1. Cold Brew: 96 mg caffeine
Cold-brew coffee has a lot less acidity than brewed coffee, making it easier on our gut and less likely for us to get acid reflux. While some say cold-brew coffee and regular brewed coffee have the same amount of caffeine, that’s not always the case. Making cold brew requires more coffee grounds and a longer steeping time than regular coffee, so it may end up having more caffeine per cup than a typical brew but, if you dilute your cup with water or milk, the caffeine content should even out.
2. Brewed Coffee: 96 mg caffeine
Regular brewed coffee has one of the highest levels of caffeine, despite the caffeine, coffee is a good source of antioxidants and the anti-inflammatory compound chlorogenic acid. Coffee has also been proved to have a beneficial impact on metabolic syndrome, brain health, fatty liver, and diabetes.
3. Latte: 86.4 mg caffeine
Lattes generally contain more sugar than black coffees, especially when they’re from Starbucks and flavored. However, according to experts, lattes don’t contain as many antioxidants as cold-brewed or iced coffee.
4. Iced Coffee: 74.4 mg caffeine
Iced coffee is sometimes confused with cold-brew coffee, but different processes make them. Iced coffee is made the same as hot brewed coffee but maybe better for warmer weather since it’s served cold, over ice. Cold-brew coffee contains more caffeine as its more concentrated.
5. Matcha: 70 mg of caffeine
Matcha comes from green tea that has been ground into a fine powder.
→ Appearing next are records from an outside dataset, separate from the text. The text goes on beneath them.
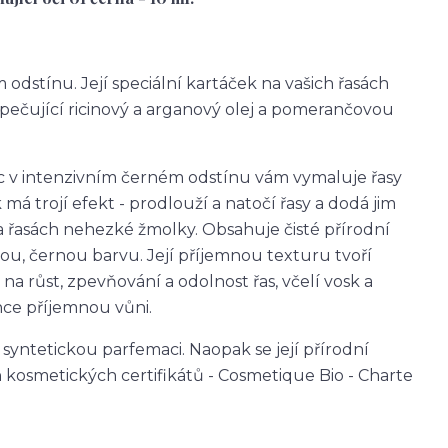
odstínu. Její speciální kartáček na vašich řasách
pečující ricinový a arganový olej a pomerančovou
c v intenzivním černém odstínu vám vymaluje řasy
á trojí efekt - prodlouží a natočí řasy a dodá jim
a řasách nehezké žmolky. Obsahuje čisté přírodní
tou, černou barvu. Její příjemnou texturu tvoří
 na růst, zpevňování a odolnost řas, včelí vosk a
ce příjemnou vůni.
 syntetickou parfemaci. Naopak se její přírodní
 kosmetických certifikátů - Cosmetique Bio - Charte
Of all the drinks on our list, matcha is the healthiest as it contains the highest amount of antioxidants, resulting in more significant antioxidant content compared to black tea or green tea.
6. Black Tea: 48 mg caffeine
The antioxidants present in green tea may not be as strong as green tea, but this drink still has a lot of health benefits.
7. Green Tea: 28.8 mg caffeine
Green tea is a bitter-tasting beverage with a fair amount of caffeine as well as a high number of health benefits, like antioxidants that have many beneficial effects as well, frequent green tea drinkers may even live longer.
8. Decaf Coffee: 0 to 15 mg caffeine
For women who are pregnant, decaf coffee may seem like a better alternative, but it does still contain small amounts of caffeine. Even trace amounts of caffeine add up over time if you consume multiple cups. Those who are merely trying to cut back on caffeine may switch to decaf and then slowly remove coffee altogether, as a way to help reduce caffeine withdrawal symptoms.
9. Herbal Tea: 0 mg of caffeine
For those looking to eliminate caffeinated drinks, we would recommend herbal tea. This is an excellent way to get the comfort of a warm mug, without the caffeine. Bonus: Many herbal teas can also help reduce bloat and stomach discomfort. Herbal teas include chamomile, ginger, fennel, peppermint, and turmeric teas.